START EXTRACTED TEXT
In late June 2009, the bill passed by 26-7 in the Senate and 66-9 in the Assembly.[2] Previously, in 2007, voters approved $200 million in bonds for the Garden State Preservation Trust - New Jersey Public Question Three. Those funds run out July 2009.

New Jersey voters have approved 12 consecutive bond issues in order to preserve open space, starting in 1961.[3]

Election results

New Jersey Question 1 was approved by voters on the night of November 3, 2009.

Question 1
Approveda Yes 818,986 52%

Ballot measure details

The funds will be divided as follows:[4]

  • $218 million for Green Acres open space purchases
  • $146 million for farmland preservation
  • $24 million to buy flood-prone land
  • $12 million for historic preservation

Governor Jon S. Corzine signed a measure on August 18, 2009 finalizing the bond issue's placement on the November 3, 2009 ballot.[5]

According to Assembly Environment and Solid Waste Committee chairman and supporter John McKeon:"By putting his imprimatur on the open space ballot question measure, our Governor has courageously demonstrated his long-standing commitment to the environment. This measure empowers New Jersey voters to make an investment in our future, and allowing this crucial program to languish is an expense New Jerseyans simply cannot afford."


Some of the bill's Assembly sponsors included: Budget chairman Louis Greenwald, Minority Whip Jon Bramnick, Minority Budget Officer Joseph Malone, III, Majority Conference leader Joan Quigley and Celeste Riley. The bill is sponsored by a total of 37 legislators.[2]

Some of the bill's Senate sponsors included: Majority Leader Stephen Sweeney, Senator Robert Gordon and Senator James Beach.[6]

The Senate Environment Committee chairman and Senator Bob Smith also strongly supported the bond measure. He stated, "Open space is so very valuable to the quality of life for all New Jerseyans. Open space preservation isn’t simply some high-minded State policy to conserve land – it’s responsible for creating parks, protecting vulnerable watershed, establishing wildlife preserves, maintaining our agricultural heritage and preserving historic landmarks."[7]

The Sierra Club initially opposed the measure but later reversed their opinion. They said, the bond act is something better than nothing.[8]

Beaver Brook Wildlife Management Area in White Township, New Jersey


The Assembly Environment and Solid Waste Committee chairman and Assemblyman John McKeon strongly supported and applauded the approval of the bond issue by the state legislature. He argued:

  • The neglect of the program would have serious impacts on our environment, health and quality of life. "The New Jersey open-space program is the nation's most successful land preservation program, yet it has been left penniless while critical tracts of open space, farmland or historic sites are unprotected," said McKeon.[9]

The NJ Keep It Green coalition, a diverse coalition of 132 organizations across New Jersey. Kelly Mooj, coordinator of the group argued:

  • "These funds will be crucial to protecting what we love about New Jersey," said Kelly Mooj, Coordinator of the NJ Keep It Green coalition. "It’s absolutely essential that we renew funding to continue these efforts which do so much for New Jersey today, and leave a better state for our children and our grandchildren," she added.[10]
  • On August 18, 2009, she stated: “The public question will give voters a choice on preserving things that are near and dear to New Jersey: the quality of our drinking water, the health of our lakes and streams, our native wildlife, working farmland and other natural treasures that are worth preserving in our state. Continuing these efforts will make us better-off today and ensure a better New Jersey for our children and grandchildren.”[11]

The New Jersey Farm Bureau has also stated their support for the passage of the measure:

  • The bond issue would sustain the preservation program while other procedures are done to implement a sustainable funding source.
END EXTRACTED TEXT
## TASKS
A: In the open space bond article, what reason does the New Jersey Farm Bureau give for backing the measure? Answer in one to three sentences.
B: Pick up the open space bond article after its last sentence and write the next part.
START DATASET CONTENT
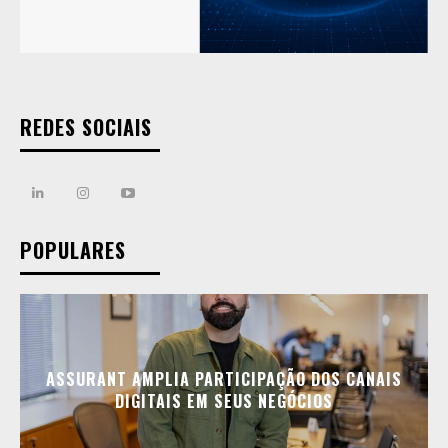
REDES SOCIAIS
POPULARES
ASSURANT AMPLIA PARTICIPAÇÃO DOS CANAIS
DIGITAIS EM SEUS NEGÓCIOS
END DATASET CONTENT
## RESULTS BY TASK
A: The New Jersey Farm Bureau backed the measure because the bond issue would keep the preservation program going while other steps are taken to set up a sustainable funding source.

B:
  • The convenience of the issue would allow the procedures to develop without re-creating another funding program.
  • According to the bureau president Richard Nieuwenhuis: "Farmland preservation is not only crucial to retaining agriculture in the country's most densely populated state, but also contributes to the quality of life for all residents."[12]

The township of Upper Freeman has come out to support the issue as the Township Committee unanimously approved a resolution on October 15, 2009 to endorse the bond act. Liz Kwasnik, chairwoman of Upper Freeman's Open Space and Farmland Preservation Committee, stated that if the measure was not passed, the state's open space an farmland preservation efforts would dissipate. Remaining funds from a 2007 measure have been appropriated, according to Kwasnik. She stated: "The cost of the $400 million bond will be $10 a household per year to ensure that the vital preservation efforts can continue. At a time when land values are low, land conservation dollars will go further. It is a prudent investment for our future."[13]


McKeon spoke at a voter awareness campaign about the issue on September 29, 2009. The campaign, sponsored by the Keep It Green Coalition and held in Trenton, saw the assemblyman urge citizens to vote yes on the issue on November 3, 2009. McKeon stated: "We are in a race against time to protect and preserve our natural resources including our pristine watersheds, valuable farmland, historic sites and flood-prone areas. The loss of land is permanent and irreversible and there are a finite number of undeveloped acres in our state, the most densely populated in the nation."[14]


Steve Lonegan, who lost to Christopher J. Christie in the Republican primary for governor, was against the measure's passage. Lonegan argued that the state simply could afford to undertake the additional debt. "I'm not saying I oppose that, I'm just saying, be honest," Lonegan said. "It's become a slush fund for political projects," said Lonegan.[3]

Initially the Sierra Club announced their opposition to the bond issue. They argued that the issue would not be effective and only had a 50% percent chance of passing. Head of the New Jersey chapter of the Sierra Club, Jeff Tittel, said, “The governor is pushing a $400 million bond act that we are concerned will fail, and is bad fiscal policy during an economic emergency.” However, later the group reversed their position and now supports the measure.[8]

Island Beach State Park, New Jersey


Although the bill passed both the Senate and the Assembly by a large margin, not everybody was in agreement:

  • Kyrillos stated: "It is not right to put debt before the people for approval without telling them how far in the hole they already are. We send a very, very wrong signal, or a mixed signal at best by putting this on the ballot.[4]

In a statement that was made public on October 9, 2009, Steve Lonegan, Mayor of Bogota, New Jersey, stated his opposition to Question 1:

  • The measure would raise taxes at a time when the state’s debt is at $44.6 billion.
  • Prior to this, the debt was at $7.1 billion. According to the statement, it took the state 219 years to get to that level of debt.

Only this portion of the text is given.